_How to complete this task:_
Show each line from the listing that includes the word "your".

_Material provided:_
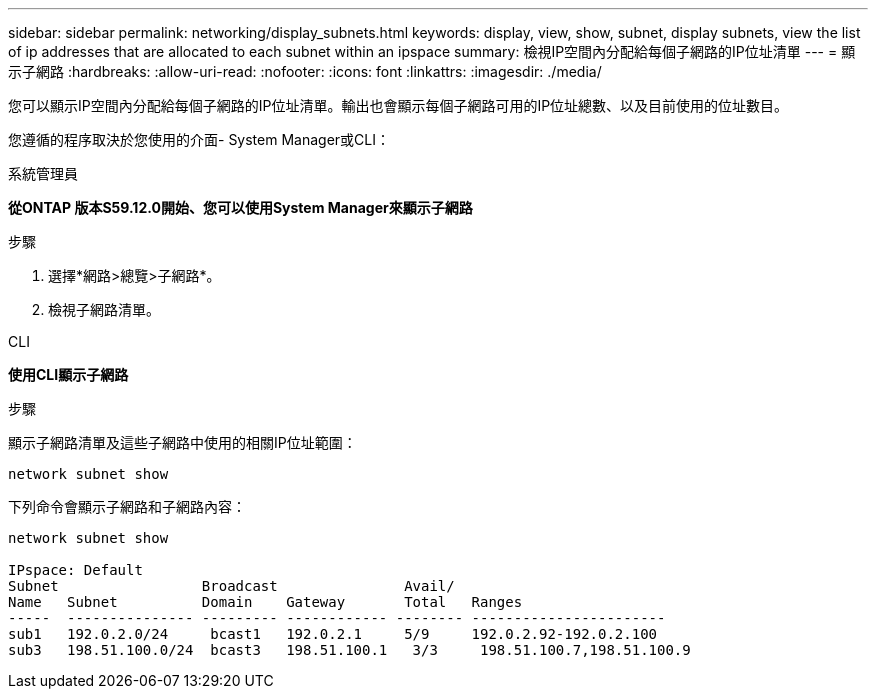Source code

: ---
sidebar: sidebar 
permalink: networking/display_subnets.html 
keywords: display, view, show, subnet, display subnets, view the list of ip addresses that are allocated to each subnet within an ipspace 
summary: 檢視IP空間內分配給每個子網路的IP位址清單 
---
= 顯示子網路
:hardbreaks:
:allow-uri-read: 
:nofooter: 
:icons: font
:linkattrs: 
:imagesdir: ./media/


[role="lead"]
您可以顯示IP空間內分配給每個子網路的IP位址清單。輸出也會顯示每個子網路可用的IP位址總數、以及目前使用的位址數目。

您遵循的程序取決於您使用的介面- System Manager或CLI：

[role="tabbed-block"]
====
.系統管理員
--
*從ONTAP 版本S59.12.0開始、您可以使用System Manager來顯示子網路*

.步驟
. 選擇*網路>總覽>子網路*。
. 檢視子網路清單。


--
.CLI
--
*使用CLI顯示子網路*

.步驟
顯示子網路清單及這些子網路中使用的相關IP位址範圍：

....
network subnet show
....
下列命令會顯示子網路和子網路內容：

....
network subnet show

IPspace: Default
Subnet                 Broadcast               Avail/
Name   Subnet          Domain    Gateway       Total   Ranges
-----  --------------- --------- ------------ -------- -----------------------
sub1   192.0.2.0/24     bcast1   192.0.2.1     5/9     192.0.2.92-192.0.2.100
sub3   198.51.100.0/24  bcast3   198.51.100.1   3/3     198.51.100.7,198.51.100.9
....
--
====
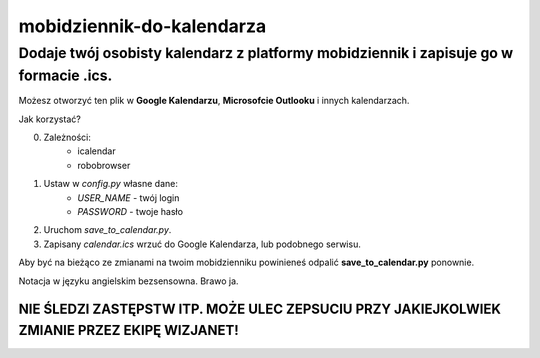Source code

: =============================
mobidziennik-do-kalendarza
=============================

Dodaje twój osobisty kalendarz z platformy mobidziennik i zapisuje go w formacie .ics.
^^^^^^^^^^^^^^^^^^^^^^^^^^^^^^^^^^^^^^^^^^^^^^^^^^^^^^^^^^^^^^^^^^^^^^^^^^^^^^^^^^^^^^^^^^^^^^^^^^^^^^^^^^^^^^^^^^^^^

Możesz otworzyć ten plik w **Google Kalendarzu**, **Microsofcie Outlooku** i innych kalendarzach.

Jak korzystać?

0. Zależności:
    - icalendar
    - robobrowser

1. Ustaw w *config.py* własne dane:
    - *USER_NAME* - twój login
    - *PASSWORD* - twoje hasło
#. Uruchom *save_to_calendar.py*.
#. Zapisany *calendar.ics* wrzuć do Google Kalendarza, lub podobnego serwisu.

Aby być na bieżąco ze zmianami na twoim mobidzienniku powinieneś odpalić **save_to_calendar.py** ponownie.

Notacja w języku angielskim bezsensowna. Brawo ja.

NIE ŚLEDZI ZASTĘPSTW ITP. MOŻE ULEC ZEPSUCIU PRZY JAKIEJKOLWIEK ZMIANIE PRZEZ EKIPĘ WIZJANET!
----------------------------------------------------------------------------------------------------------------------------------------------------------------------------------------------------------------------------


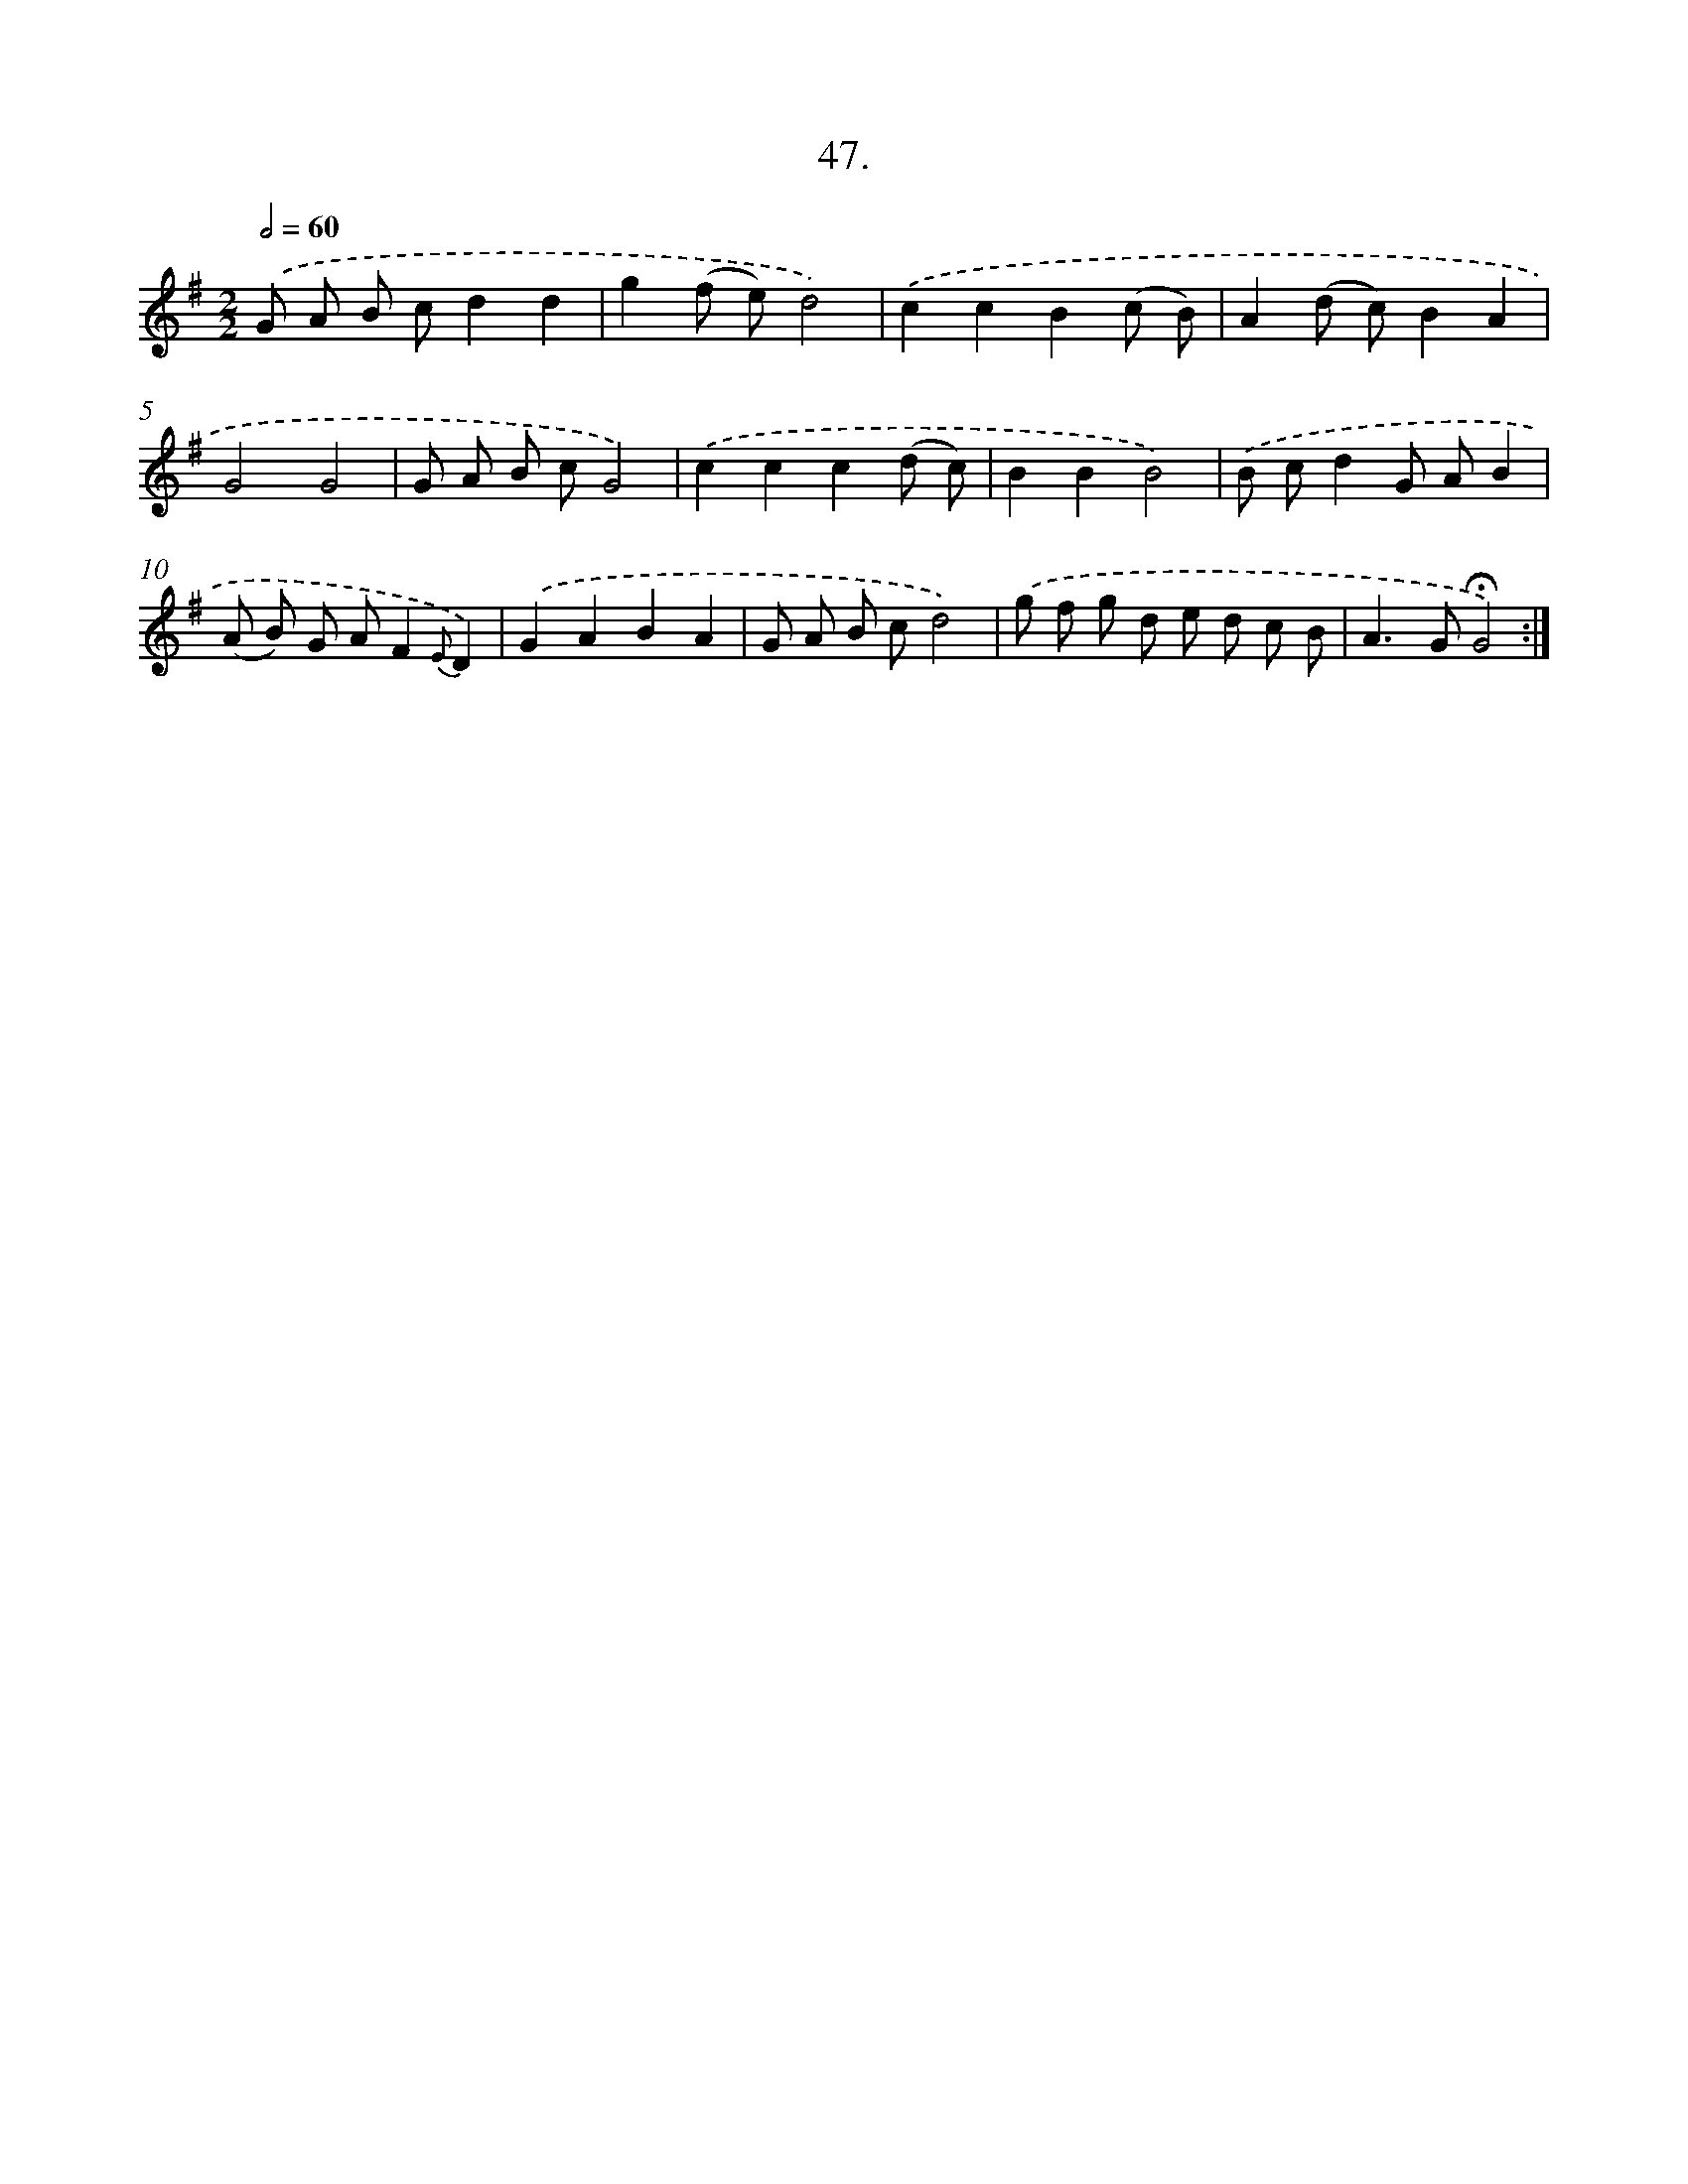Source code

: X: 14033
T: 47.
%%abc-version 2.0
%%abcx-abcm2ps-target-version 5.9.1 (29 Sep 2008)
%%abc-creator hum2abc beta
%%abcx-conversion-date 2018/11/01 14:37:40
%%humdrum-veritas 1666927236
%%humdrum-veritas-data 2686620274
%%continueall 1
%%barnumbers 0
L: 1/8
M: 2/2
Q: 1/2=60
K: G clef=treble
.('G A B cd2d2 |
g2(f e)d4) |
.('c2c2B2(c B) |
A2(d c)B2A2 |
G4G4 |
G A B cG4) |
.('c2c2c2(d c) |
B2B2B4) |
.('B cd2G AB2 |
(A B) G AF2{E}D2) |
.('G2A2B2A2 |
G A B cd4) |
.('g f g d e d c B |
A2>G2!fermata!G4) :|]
...
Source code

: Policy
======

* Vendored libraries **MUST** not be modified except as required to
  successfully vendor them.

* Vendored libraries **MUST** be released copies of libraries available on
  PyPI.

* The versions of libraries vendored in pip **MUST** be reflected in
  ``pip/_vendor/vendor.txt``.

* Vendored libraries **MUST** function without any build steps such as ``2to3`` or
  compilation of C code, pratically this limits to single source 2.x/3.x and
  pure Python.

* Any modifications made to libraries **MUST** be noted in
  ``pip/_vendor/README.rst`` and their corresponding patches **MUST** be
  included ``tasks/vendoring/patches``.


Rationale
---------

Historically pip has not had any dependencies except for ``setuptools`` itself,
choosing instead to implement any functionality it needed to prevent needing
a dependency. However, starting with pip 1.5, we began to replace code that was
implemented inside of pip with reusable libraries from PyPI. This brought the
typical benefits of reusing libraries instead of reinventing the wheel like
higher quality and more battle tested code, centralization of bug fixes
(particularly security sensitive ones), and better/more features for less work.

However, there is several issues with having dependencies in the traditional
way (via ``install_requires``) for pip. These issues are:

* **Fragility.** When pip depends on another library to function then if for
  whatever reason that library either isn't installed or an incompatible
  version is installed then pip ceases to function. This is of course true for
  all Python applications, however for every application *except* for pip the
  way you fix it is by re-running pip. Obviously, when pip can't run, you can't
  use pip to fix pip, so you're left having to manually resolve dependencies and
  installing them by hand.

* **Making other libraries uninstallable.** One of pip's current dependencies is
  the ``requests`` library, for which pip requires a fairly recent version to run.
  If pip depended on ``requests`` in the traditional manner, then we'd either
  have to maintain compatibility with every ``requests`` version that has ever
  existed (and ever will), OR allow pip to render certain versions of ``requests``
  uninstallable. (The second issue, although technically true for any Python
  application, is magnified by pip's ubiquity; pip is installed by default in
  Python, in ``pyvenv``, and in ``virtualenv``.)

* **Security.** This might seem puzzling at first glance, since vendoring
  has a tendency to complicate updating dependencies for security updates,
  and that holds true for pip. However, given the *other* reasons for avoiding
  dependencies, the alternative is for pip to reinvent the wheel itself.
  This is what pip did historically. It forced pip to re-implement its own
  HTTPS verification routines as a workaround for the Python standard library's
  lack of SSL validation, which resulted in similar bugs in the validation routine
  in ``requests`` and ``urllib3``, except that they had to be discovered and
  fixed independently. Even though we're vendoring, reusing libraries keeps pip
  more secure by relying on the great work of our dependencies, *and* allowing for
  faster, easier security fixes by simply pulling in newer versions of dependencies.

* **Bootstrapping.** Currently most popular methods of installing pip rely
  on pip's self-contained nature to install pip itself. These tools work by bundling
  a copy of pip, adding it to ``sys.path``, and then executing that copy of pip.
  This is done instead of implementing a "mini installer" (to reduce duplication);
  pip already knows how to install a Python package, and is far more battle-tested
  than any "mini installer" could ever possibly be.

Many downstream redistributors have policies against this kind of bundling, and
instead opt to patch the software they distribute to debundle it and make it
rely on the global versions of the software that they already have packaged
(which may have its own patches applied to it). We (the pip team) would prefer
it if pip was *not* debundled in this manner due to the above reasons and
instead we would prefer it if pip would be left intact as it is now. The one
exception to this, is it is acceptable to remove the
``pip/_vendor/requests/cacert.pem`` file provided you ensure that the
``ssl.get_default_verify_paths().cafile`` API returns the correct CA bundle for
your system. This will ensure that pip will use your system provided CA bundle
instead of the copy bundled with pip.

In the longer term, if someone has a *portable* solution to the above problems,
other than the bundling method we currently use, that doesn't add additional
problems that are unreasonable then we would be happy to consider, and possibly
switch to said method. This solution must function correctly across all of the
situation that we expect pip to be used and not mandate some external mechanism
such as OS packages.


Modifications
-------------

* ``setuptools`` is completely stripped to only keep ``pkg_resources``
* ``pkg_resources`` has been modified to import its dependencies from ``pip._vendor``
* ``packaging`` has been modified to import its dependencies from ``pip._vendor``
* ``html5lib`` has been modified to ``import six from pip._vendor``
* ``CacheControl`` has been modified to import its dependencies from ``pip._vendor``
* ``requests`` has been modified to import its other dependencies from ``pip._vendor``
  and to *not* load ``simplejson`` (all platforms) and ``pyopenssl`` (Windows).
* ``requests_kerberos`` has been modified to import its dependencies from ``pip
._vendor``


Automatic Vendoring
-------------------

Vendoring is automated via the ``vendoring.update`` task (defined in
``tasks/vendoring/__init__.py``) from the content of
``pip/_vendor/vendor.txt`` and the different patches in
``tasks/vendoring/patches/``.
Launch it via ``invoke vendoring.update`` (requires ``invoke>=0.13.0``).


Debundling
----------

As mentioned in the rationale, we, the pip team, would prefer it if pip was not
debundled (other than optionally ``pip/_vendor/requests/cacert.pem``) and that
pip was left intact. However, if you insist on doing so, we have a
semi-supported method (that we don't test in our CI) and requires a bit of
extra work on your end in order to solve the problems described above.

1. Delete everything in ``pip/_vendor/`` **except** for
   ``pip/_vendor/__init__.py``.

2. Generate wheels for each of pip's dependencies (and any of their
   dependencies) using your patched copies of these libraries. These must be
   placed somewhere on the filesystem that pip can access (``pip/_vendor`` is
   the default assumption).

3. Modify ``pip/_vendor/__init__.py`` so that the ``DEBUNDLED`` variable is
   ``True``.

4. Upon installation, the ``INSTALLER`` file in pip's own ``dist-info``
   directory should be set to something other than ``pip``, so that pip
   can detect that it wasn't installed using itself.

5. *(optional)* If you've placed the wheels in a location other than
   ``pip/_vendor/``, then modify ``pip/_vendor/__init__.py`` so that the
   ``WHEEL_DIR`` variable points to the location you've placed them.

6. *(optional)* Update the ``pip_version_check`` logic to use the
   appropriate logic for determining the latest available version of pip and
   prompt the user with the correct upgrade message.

_Problem solution:_
your system. This will ensure that pip will use your system provided CA bundle
extra work on your end in order to solve the problems described above.
   dependencies) using your patched copies of these libraries. These must be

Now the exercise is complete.